All wine should be sent to Manchester Center, VT (my neck of the woods) for submission. Cost is $20 US/$25 Canadian. You can submit up to 15 entries!!

Again, check the magazine for full rules and regulations. I didn't include all of them here.

Good luck!
Eric


----------



## smurfe (Jan 18, 2007)

I would like to enter that competition but the entry fee is too high per entry. Add the shipping to it plus the loss of 2 bottles of wine, it adds up. I am not against wine competitions and would like to enter but I will limit myself to one competition, the Indy Wine Competition. I may change my mind though as I am easing up about my displeasure of Winemaker Magazine. I finally received my issue on time after 2 years. Guess I will see if that continues.

Smurfe


----------



## FentonCellars (Jan 18, 2007)

As you have read, I'm low on wine myself. With 6 or so bottles left, they are all mine (rather my wifes). With that said, I wanted to create a buzz about this to see if anyone is interested in doing this next year. I'm thinking of next year as my year for entry.


----------



## smurfe (Jan 18, 2007)

Yeah, it is fun to enter competitions. I just wish they weren't doing it to make money. That entry fee is high. I have entered quite a few and never paid over $10.00 an entry with the average of $5.00 an entry. I guess they consider this one prestigious since you will get listed in the magazine if you medal. They possibly have to pay their judges as well. Many comps have volunteer judges. I guess I am down on that fee because I would want to enter at least 10 wines and that would be a hit on entries.  

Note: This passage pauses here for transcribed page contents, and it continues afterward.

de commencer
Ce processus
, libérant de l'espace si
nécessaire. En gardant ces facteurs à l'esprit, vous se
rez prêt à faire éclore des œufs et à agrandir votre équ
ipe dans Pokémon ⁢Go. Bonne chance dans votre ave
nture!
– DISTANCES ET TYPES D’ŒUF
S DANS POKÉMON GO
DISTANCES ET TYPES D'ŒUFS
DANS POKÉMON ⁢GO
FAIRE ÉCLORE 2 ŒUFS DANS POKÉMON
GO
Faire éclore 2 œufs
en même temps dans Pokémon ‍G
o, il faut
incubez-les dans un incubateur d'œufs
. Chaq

Don't get me wrong, it is fun and it is an excellent way to get feedback on your wine making. I really would recommend that anyone who enters to wait until you have some wine that has aged appropriately such as at least 2 years for a red and a least a year for a white. I was talking to a judge once and he said that was the biggest mistake a winemaker can make. To get excited and enter a wine that isn't ready yet. 

Smurfe


----------



## smurfe (Jan 18, 2007)

Plus, you never know, I may spring for this one. Like I said, I just had issues with the magazine and their company. They couldn't get my magazine to me on time if even at all. I guess I can't blame them as the Post Office delivers but every other magazine I get comes on time. As I said, I actually got last issue a week before everyone else  Maybe they have redeemed themselves and I may place one entry.  

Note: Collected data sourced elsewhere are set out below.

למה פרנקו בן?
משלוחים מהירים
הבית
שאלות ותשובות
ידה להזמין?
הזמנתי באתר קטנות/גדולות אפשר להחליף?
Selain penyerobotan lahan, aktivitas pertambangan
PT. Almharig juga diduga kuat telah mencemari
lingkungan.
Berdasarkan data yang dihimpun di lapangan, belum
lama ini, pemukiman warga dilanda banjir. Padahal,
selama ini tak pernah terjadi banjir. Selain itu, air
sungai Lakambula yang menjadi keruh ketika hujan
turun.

One point to add. Look around for local festivals, fairs, and club events to see if they have competitions. They are more fun and you can be there to watch judging. I enjoy those much more than the big ones. 

Smurfe


----------



## FentonCellars (Feb 22, 2007)

Did anyone do this event? I wanted to hear how it went from someone that submitted some wine. I'm also thinking once the weather is nice again (after we get rid of our 3 feet of snow here) that I'll take a ride in my Miata down to WineMaker mag. and talk to them. I'm interested in talking with them about holding a wine making certification class over a weekend possibly.


----------



## Goldry (May 3, 2007)

*Contest*

I would like to know if you were successful in scheduling a certification class. they are reight in my neighborhood. While waiting for the next Winemaker Magazine International event, which I have entered for the last two years, there is a big competition in Indiana that you can aim for this summer. Plus, there are a host of local competitions as others have pointed out.


----------



## wenrich (Nov 13, 2008)

I am curious about a winemaking certification class. Can you please describe what that is?


----------